WHAT YOU WILL DO — Without the pictures, output all of the data exactly.

[Data items]
* * * * * * *

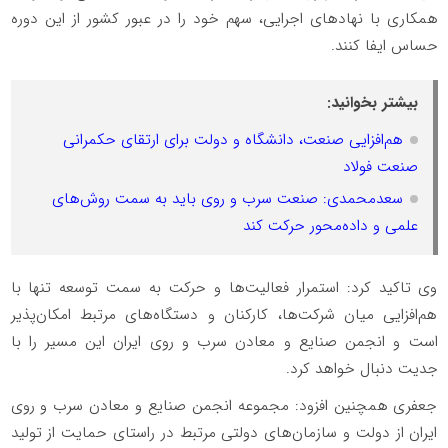
همکاری با نهادهای اجرایی، سهم خود را در عبور کشور از این دوره
حساس ایفا کنند.
بیشتر بخوانید:
هم‌افزایی صنعت، دانشگاه و دولت برای ارتقای حکمرانی
صنعت فولاد
سعدمحمدی: صنعت سرب و روی باید به سمت روش‌های
علمی و داده‌محور حرکت کند
وی تاکید کرد: استمرار فعالیت‌ها و حرکت به سمت توسعه تنها با
هم‌افزایی میان شرکت‌ها، کارکنان و دستگاه‌های مرتبط امکان‌پذیر
است و انجمن صنایع و معادن سرب و روی ایران این مسیر را با
جدیت دنبال خواهد کرد.
جعفری همچنین افزود: مجموعه انجمن صنایع و معادن سرب و روی
ایران از دولت و سازمان‌های دولتی مرتبط در راستای حمایت از تولید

* * * * * * *

TASK OUTPUT —
همکاری با نهادهای اجرایی، سهم خود را در عبور کشور از این دوره
حساس ایفا کنند.
بیشتر بخوانید:
هم‌افزایی صنعت، دانشگاه و دولت برای ارتقای حکمرانی
صنعت فولاد
سعدمحمدی: صنعت سرب و روی باید به سمت روش‌های
علمی و داده‌محور حرکت کند
وی تاکید کرد: استمرار فعالیت‌ها و حرکت به سمت توسعه تنها با
هم‌افزایی میان شرکت‌ها، کارکنان و دستگاه‌های مرتبط امکان‌پذیر
است و انجمن صنایع و معادن سرب و روی ایران این مسیر را با
جدیت دنبال خواهد کرد.
جعفری همچنین افزود: مجموعه انجمن صنایع و معادن سرب و روی
ایران از دولت و سازمان‌های دولتی مرتبط در راستای حمایت از تولید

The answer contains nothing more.